The lineup reflects Carrigan’s goal for the state: establishing an aviation and aerospace “corridor” between global industry hubs in Montreal and Connecticut, with Vermont as the essential connector.
Integration
To really achieve the “corridor” effect in Vermont, all the moving parts of the industry have to become integrated, Carrigan said.

That’s partly necessitated by the fragmented nature of Vermont’s small businesses. Many exhibitors at the trade show are small, independent businesses with fewer than 50 employees. In competition for major bids, their odds increase the more they work together.
But a different sort of integration is an industry trend in its own right, Truso said. Companies like Sikorsky and Boeing, considered “original equipment manufacturers,” rely on “integrators,” such as London-based BAE Systems.
OEMs have consolidated their supply chains, Carrigan said, meaning that instead of sourcing one part from 30 different suppliers, they want to get it from three or four — or one.
The integrators handle the piecemeal sourcing to meet that need, Truso said. They’ll put together all the parts that go into a fuselage, for example, so they can supply the fuselage whole and ready for plane assembly.
Peaks and valleys
Bidding on these contracts, manufacturing precision parts, putting them all together and assembling the final product is a long progression. So is getting into the highly technical and heavily regulated aviation and aerospace fields, Carrigan said. So building the corridor will take time.
But it’s got traction, he said. The Vermont Aerospace and Aviation Association, a division of the chamber, and its Canadian counterpart, Aero Montreal, already are in touch.

The two groups are putting together a memorandum of understanding “to facilitate regular interaction between our members,” with the goal of boosting cross-border commerce and collaboration. Carrigan said they expect to sign the MOU in December at an innovation and technology forum in Montreal.
Meanwhile, Vermont manufacturers supplying the industry are staying nimble to survive the fluctuations in a high-stakes, volatile market.
Several vendors commented that military contracts have waned recently with federal defense cuts, while the commercial market is picking up due to factors like an aging fleet of planes that need to be replaced, the emergence of a light jet market and a general return of consumer confidence.
To weather the changes, many companies also make parts for more than the aviation and aerospace markets. Gun makers, in particular, are a common client.
CAM Development & Micro Components employs about 10 people in the Hydeville section of Castleton to make all manner of precision metal components. The office manager, Kim Gosselin, said the aviation industry represented about 30 percent of the company’s sales before one of their major buyers went out of business. Now 30 percent to 50 percent of their business is manufacturing firing pins for Sig Sauer and Remington Arms.
Morrisville-based Manufacturing Solutions Inc. also assembles guns, plus indoor rowing equipment for Concept2, another local business. MSI, which specializes in assembly, is looking to break into the aviation market while also expanding to offer supply chain management, warehousing, distribution and even bookkeeping.

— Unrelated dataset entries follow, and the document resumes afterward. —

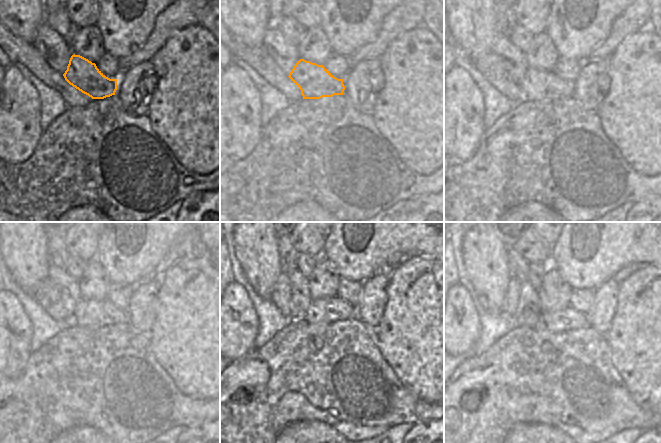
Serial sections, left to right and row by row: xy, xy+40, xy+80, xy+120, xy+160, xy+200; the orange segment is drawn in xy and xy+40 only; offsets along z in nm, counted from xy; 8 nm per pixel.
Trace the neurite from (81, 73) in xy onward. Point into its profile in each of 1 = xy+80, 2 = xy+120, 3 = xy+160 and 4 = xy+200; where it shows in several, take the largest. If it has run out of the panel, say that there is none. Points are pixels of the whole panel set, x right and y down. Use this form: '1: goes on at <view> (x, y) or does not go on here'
1: goes on at xy+80 (536, 85)
2: goes on at xy+120 (88, 312)
3: goes on at xy+160 (332, 310)
4: goes on at xy+200 (567, 316)

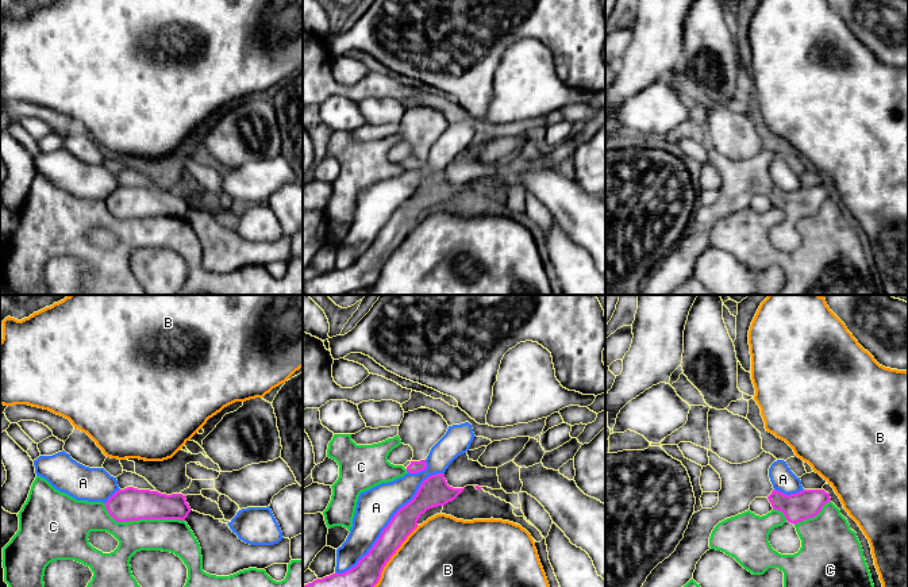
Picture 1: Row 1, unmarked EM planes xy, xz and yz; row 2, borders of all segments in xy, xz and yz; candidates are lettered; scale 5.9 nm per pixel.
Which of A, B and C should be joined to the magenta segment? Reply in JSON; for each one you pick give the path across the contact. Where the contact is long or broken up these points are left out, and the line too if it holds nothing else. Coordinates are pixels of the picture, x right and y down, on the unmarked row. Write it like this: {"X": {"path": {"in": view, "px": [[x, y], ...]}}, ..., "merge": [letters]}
{"merge": []}

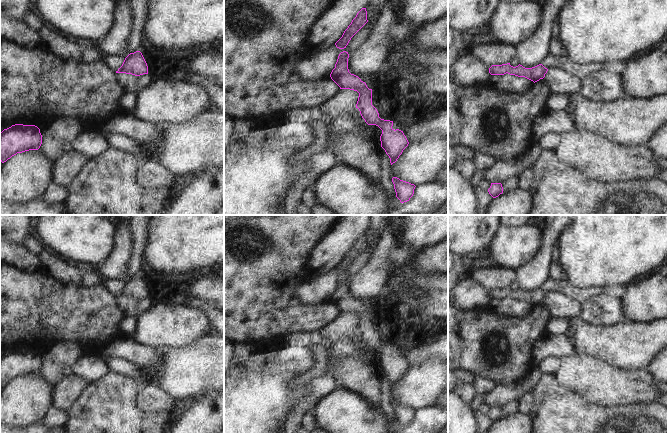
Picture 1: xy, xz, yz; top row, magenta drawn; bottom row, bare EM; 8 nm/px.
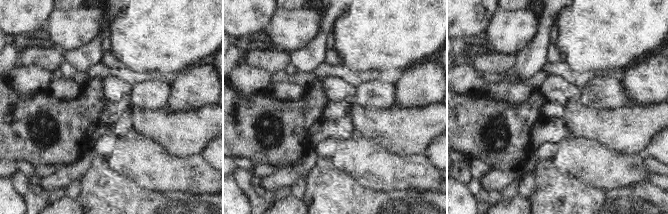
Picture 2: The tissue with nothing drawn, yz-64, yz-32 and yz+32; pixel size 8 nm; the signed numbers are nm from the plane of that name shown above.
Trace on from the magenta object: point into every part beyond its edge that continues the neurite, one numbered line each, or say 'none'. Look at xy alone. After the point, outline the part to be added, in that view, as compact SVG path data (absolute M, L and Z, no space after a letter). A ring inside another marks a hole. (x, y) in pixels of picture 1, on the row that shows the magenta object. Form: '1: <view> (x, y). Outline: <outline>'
none

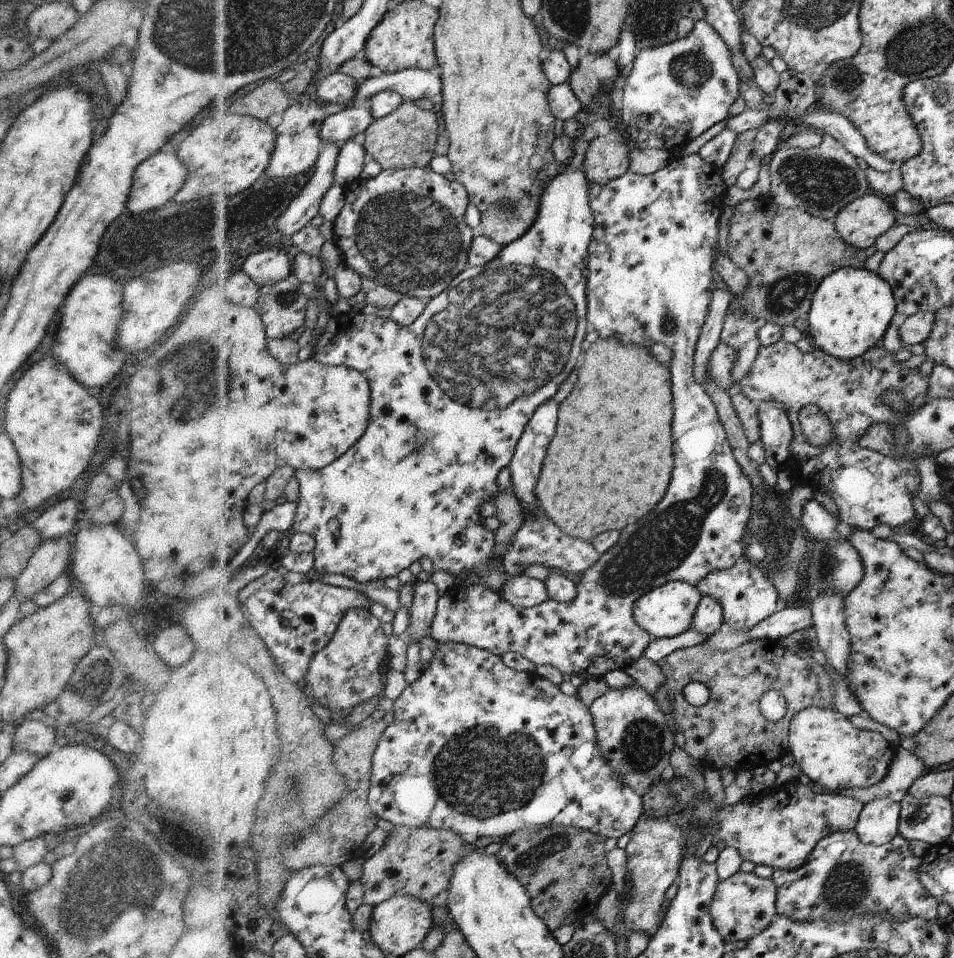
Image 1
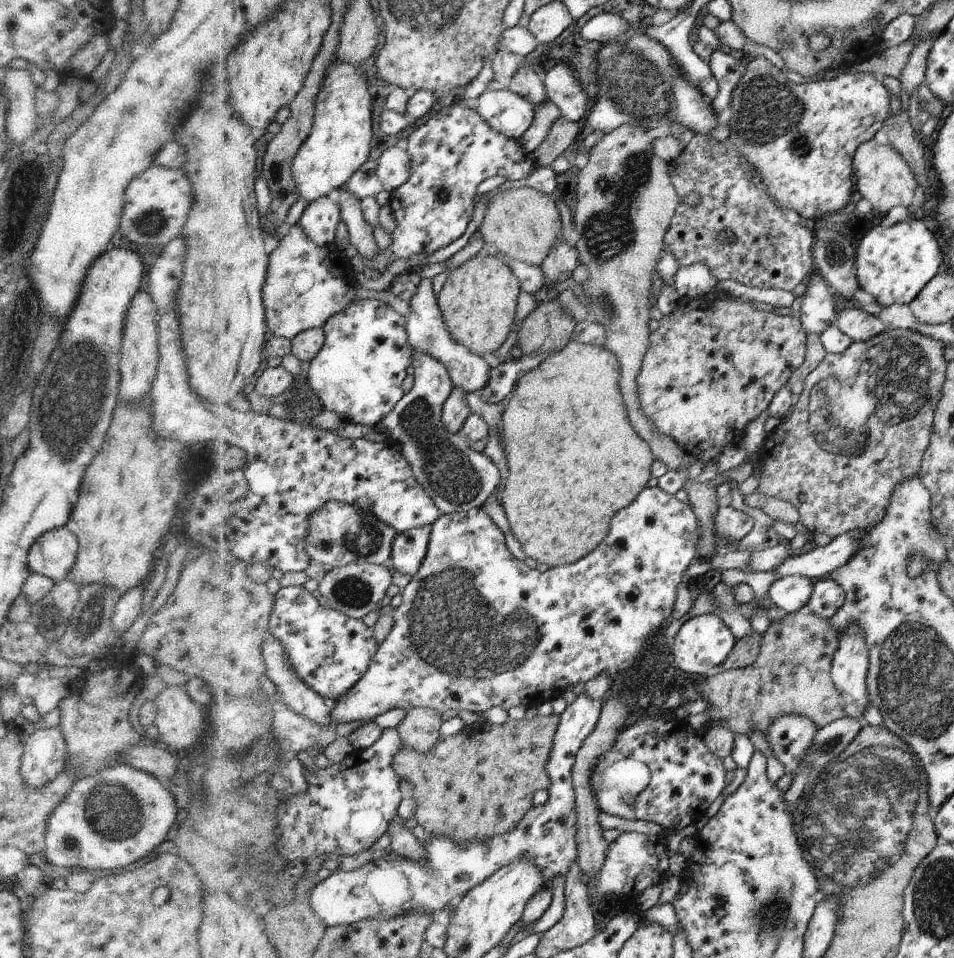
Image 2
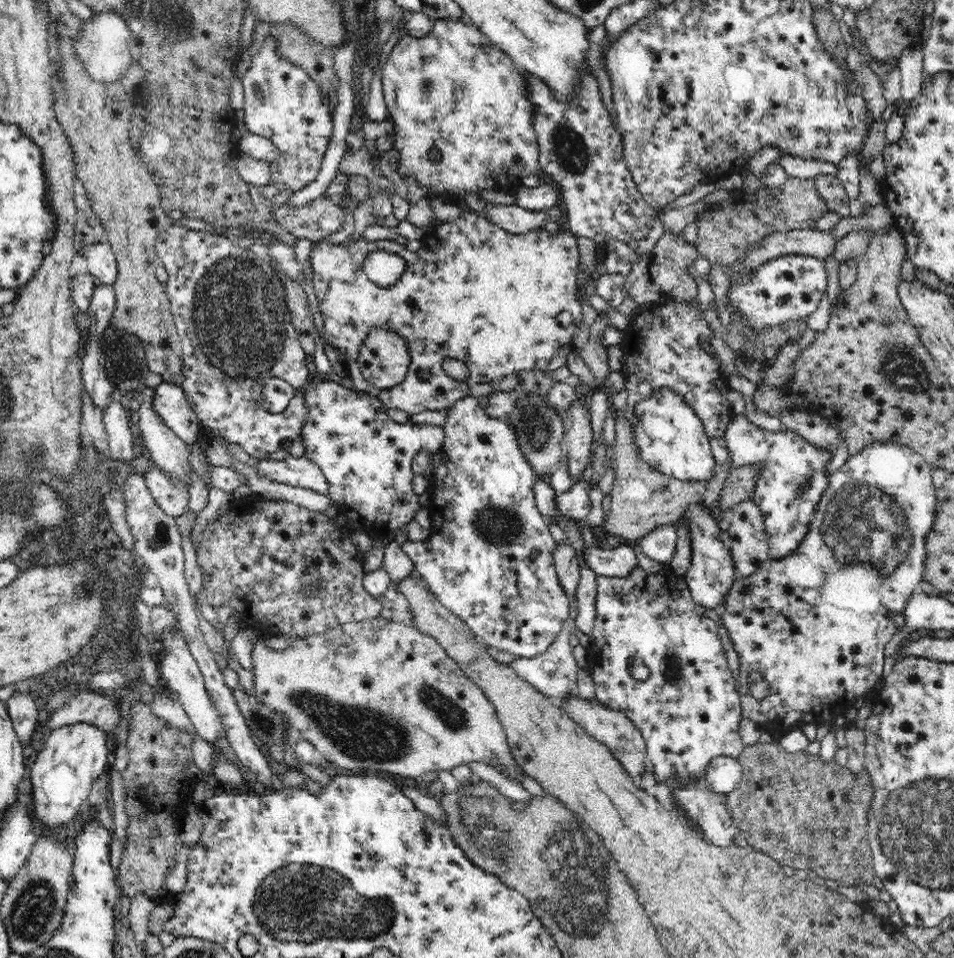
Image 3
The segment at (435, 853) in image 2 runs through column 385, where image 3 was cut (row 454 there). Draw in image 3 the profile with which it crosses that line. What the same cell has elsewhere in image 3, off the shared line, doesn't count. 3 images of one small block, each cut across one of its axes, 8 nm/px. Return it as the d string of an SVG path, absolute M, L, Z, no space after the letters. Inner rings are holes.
M873 444L863 448L858 454L850 456L847 461L831 475L830 486L822 496L822 502L816 510L814 520L810 524L810 532L798 550L781 561L768 559L750 576L735 579L728 588L725 602L723 622L727 634L732 641L734 650L740 660L740 693L741 715L744 719L759 724L763 731L780 736L794 730L800 730L806 724L824 726L834 725L838 716L855 708L859 697L873 694L876 682L880 680L886 660L886 646L896 630L896 614L903 614L905 600L911 592L919 589L919 583L924 579L923 560L925 558L924 537L930 530L935 519L935 496L937 488L932 483L932 470L926 459L920 454L914 454L899 444ZM758 672L768 684L768 692L764 698L754 698L749 690L750 674Z

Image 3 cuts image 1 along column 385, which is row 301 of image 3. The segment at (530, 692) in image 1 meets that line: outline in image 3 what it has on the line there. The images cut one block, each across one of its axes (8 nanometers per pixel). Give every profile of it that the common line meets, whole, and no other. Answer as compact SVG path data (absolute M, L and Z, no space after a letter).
M790 254L762 264L750 282L731 285L728 295L755 326L766 328L788 322L788 319L801 319L814 312L826 286L826 277L824 261Z

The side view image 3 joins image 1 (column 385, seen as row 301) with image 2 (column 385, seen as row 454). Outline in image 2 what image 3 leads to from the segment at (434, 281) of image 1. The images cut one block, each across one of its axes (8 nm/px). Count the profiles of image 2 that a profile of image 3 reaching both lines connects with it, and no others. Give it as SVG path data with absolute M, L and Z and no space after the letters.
M461 103L444 108L433 115L433 118L414 131L408 140L408 150L413 158L412 178L402 188L392 192L390 199L390 206L397 220L397 228L392 234L394 242L388 249L381 250L373 261L357 254L352 260L352 266L357 272L363 272L364 268L369 267L382 273L396 260L408 260L412 258L412 254L433 253L438 252L440 248L452 246L452 242L460 240L466 232L466 226L474 214L474 198L478 194L476 188L482 180L490 176L522 180L528 178L537 167L535 158L524 150L519 140L495 131L484 117Z

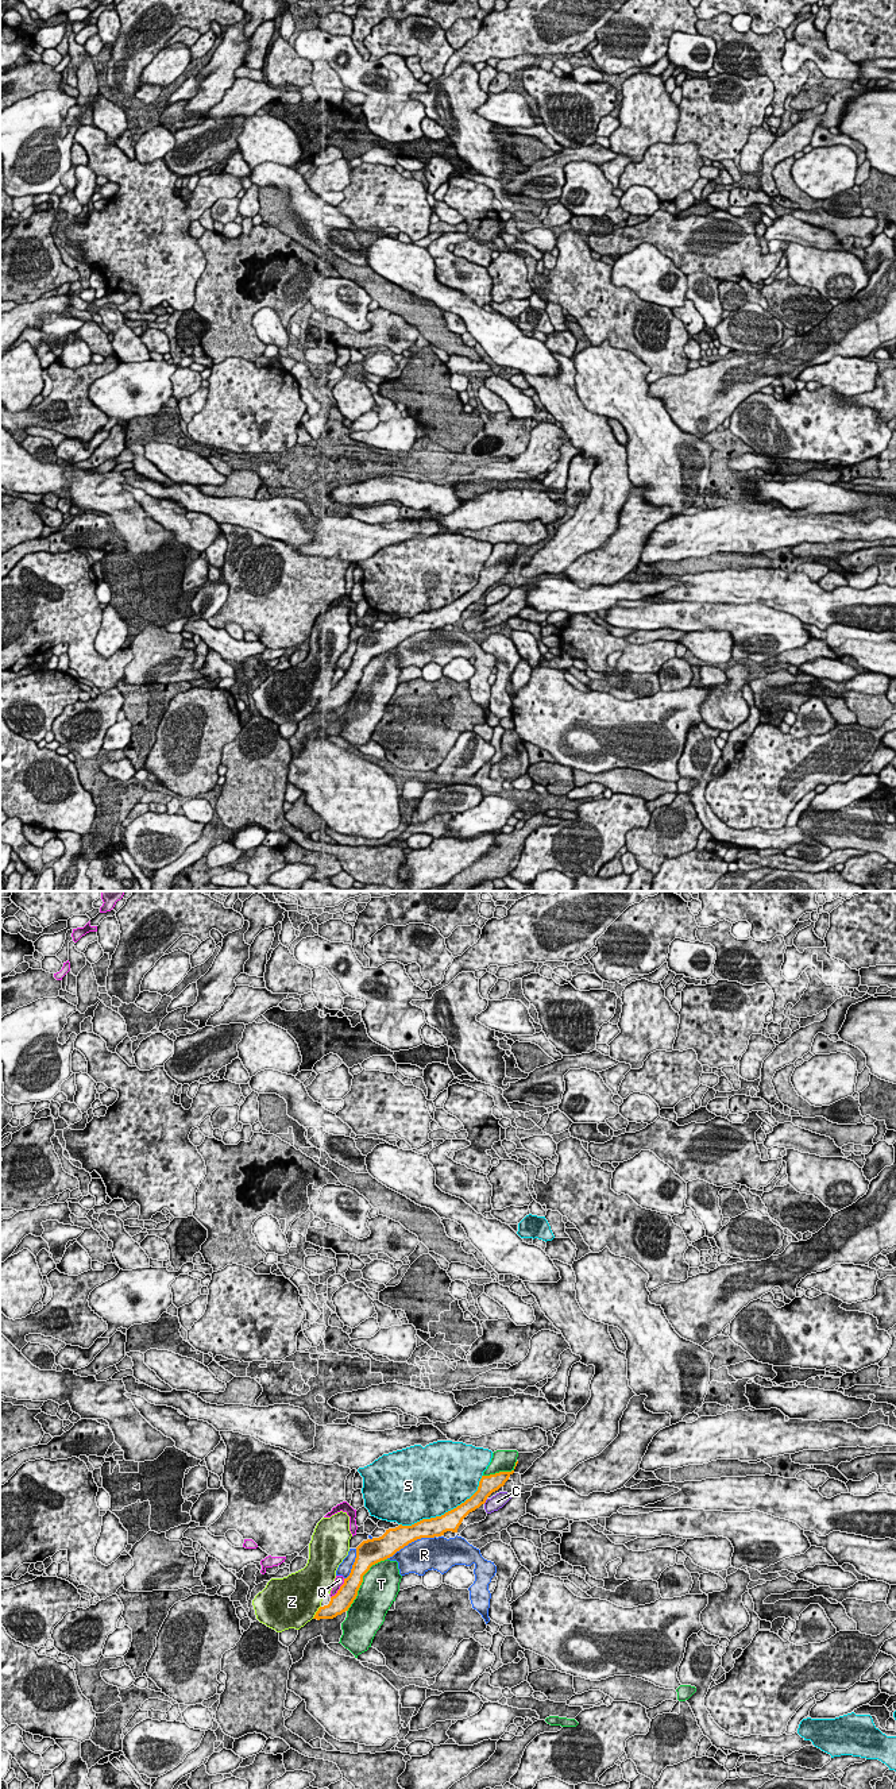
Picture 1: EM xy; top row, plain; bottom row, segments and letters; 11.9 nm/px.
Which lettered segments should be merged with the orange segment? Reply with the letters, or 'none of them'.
R

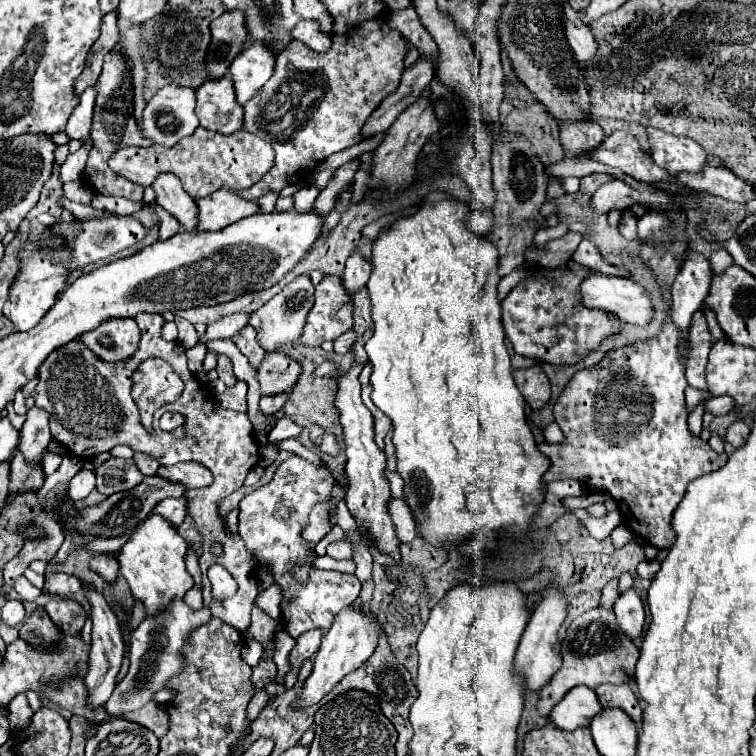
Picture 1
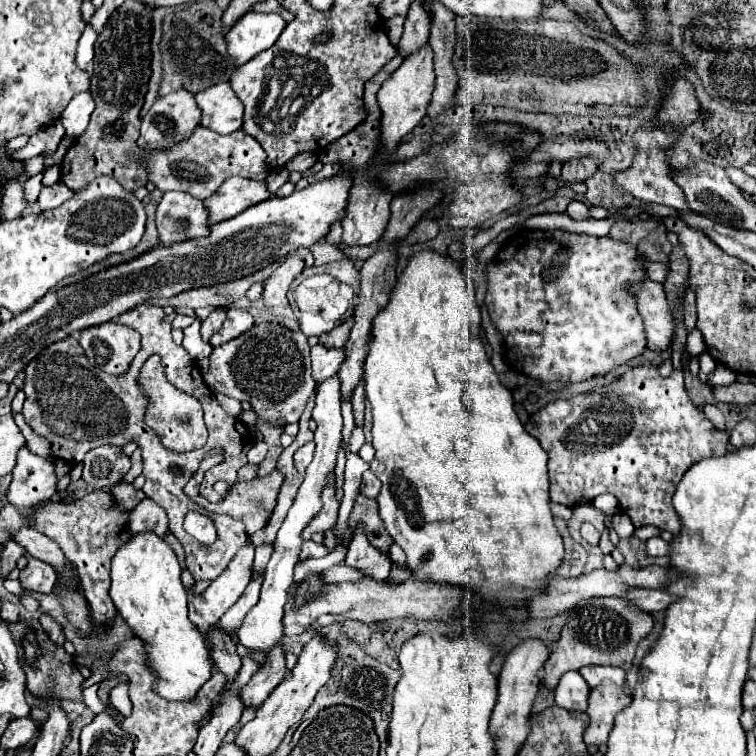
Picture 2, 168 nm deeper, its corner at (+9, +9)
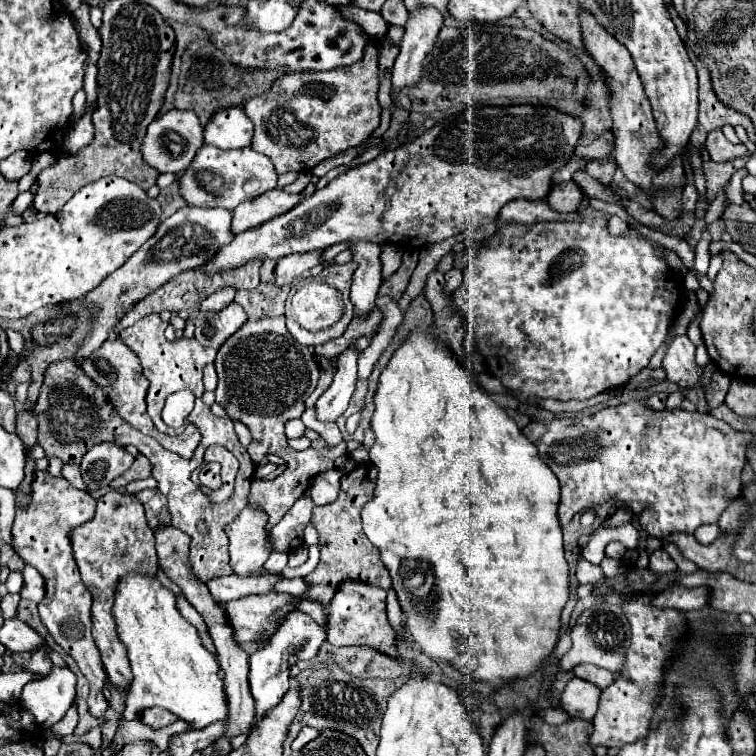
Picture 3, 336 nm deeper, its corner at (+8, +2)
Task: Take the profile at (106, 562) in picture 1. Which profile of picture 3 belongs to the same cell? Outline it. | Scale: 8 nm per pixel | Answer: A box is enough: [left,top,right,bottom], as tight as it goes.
[71,491,157,691]

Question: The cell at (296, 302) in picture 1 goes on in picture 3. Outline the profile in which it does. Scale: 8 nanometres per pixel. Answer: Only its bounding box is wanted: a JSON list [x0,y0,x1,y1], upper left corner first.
[275,251,325,287]

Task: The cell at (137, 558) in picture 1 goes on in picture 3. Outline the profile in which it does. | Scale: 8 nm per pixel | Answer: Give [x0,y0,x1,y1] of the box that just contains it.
[113,573,227,729]

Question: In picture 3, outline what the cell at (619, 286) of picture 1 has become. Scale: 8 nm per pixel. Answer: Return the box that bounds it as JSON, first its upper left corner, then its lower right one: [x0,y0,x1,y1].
[663,337,703,389]

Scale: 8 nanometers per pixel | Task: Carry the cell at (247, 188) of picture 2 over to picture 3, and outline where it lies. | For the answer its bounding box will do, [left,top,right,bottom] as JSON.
[233,189,301,233]

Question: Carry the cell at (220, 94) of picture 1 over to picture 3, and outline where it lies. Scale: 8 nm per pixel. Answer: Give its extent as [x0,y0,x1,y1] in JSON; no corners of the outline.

Such diverse “business service outsourcing” and customs expertise means teak benches from Denmark may cross paths with perfume from Ireland while educational software and, perhaps soon, aviation components come and go through the town of about 2,000.
Susan Murray, director of the U.S. Export Assistance Center in Vermont, said she’s noticed more aggressive exploration of export markets among the small and medium-sized companies she works with. She thinks it’s a good sign.
Depending on the health of domestic markets, Murray said, attention to international markets grows and wanes.
“I’m seeing more confidence in the domestic market, so companies are more willing to look at the long-term opportunities internationally,” she said.
That’s exactly where Carrigan is aiming.